In both this chart and the runs per over, Sri Lanka’s progress between say 1983 and 1996 has been the most dramatic. On this chart, Sri Lanka goes from about 18 in 1984 to 38 in 1997. Of note: Australia crossed 50 runs per wicket in 2001.

Also, look how the mighty have fallen. West Indies dominates every chart here for the first decade and then drops off the map. Finally, the era of Aussie dominance ended in 2008- the orange dot on all three charts falls from the top that year.

World Cup 2011: Matches Among Top 8 Teams:
Side Batting First: 29.58 Runs per Wicket
Side Batting Second: 31.61 Runs per Wicket
Overall: 30.49

Average per wicket per year in One Day History

Average per wicket per year in One Day History (click for larger version)

In the next installment, I will present three charts on how the balance of power in one day internationals has changed over 40 years.

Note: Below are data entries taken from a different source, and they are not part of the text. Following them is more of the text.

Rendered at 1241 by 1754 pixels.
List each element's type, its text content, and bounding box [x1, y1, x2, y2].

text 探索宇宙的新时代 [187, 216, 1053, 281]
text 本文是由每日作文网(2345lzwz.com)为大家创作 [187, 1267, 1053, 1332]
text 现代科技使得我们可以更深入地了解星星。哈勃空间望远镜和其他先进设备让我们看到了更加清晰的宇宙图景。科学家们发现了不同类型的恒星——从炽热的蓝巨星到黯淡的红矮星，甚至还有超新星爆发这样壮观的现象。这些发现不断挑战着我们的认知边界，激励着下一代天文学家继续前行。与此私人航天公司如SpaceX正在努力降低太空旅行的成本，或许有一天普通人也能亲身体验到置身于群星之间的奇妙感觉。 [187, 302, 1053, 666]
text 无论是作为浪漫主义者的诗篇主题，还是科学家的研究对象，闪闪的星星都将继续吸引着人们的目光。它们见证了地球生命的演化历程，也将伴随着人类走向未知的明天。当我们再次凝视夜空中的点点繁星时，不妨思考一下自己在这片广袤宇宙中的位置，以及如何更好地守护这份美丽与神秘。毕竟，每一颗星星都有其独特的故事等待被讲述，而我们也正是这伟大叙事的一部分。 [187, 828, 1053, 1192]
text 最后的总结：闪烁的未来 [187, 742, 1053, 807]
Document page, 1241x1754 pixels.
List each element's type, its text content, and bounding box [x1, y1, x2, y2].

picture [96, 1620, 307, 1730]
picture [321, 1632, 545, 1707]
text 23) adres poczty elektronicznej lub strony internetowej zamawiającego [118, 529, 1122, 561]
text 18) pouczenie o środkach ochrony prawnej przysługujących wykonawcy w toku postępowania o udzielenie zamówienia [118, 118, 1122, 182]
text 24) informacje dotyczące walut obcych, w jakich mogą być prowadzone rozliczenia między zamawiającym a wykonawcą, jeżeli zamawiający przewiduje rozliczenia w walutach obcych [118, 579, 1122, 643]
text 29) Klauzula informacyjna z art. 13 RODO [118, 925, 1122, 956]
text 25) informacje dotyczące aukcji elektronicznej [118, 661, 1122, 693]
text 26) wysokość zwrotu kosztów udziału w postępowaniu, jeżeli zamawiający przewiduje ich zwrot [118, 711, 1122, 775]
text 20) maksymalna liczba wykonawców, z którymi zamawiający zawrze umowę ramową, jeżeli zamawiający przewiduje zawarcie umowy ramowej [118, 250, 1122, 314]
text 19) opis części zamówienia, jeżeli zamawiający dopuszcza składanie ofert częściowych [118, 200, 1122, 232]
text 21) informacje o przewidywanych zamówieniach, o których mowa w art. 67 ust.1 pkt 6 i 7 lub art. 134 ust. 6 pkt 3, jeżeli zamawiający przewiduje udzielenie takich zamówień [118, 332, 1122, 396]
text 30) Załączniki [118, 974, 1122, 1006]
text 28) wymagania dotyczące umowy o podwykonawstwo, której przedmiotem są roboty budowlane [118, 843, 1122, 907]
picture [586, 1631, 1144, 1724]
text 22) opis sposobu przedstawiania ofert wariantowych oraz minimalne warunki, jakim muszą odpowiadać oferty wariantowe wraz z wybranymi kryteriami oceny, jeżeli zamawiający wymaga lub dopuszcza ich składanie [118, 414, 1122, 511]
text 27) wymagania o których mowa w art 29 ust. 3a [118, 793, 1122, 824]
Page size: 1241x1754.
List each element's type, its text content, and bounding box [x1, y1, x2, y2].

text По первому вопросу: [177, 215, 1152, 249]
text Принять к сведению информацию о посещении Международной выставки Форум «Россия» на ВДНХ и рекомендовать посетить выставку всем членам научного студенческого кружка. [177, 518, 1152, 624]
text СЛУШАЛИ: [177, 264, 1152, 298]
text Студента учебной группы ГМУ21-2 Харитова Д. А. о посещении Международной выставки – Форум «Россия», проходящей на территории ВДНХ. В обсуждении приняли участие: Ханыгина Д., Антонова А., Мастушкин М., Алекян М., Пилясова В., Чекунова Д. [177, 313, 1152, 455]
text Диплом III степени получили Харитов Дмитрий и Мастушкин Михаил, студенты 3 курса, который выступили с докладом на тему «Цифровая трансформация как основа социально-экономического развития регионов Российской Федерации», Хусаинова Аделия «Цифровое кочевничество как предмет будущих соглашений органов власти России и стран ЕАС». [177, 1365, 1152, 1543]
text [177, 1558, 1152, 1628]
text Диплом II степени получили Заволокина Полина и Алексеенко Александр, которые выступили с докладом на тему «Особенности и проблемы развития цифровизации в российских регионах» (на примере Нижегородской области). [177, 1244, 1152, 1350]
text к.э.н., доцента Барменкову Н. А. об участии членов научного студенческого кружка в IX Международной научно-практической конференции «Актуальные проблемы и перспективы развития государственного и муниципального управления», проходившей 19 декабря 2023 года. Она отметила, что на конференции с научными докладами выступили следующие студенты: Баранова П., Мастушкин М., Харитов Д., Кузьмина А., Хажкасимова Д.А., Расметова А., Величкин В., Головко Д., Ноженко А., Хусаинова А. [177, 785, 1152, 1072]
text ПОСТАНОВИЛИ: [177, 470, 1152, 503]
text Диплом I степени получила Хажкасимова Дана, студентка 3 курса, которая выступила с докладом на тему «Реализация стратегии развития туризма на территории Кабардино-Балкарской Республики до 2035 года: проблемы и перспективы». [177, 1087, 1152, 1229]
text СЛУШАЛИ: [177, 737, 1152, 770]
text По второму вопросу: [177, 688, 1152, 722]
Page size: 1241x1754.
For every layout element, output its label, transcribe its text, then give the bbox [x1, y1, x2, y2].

  • Only the top eight teams (no Zimbabwe, no Bangladesh) have been considered.
  • The runs per over are for the entire year, with each dot representing a different team.
  • The runs per wicket are for the entire year, with each dot representing a different team.
  • The highest score is the highest score for a particular team in that year.
  • The color code for each country is consistent across all charts.
  • Statistics until the end of 2010 are reflected in the charts.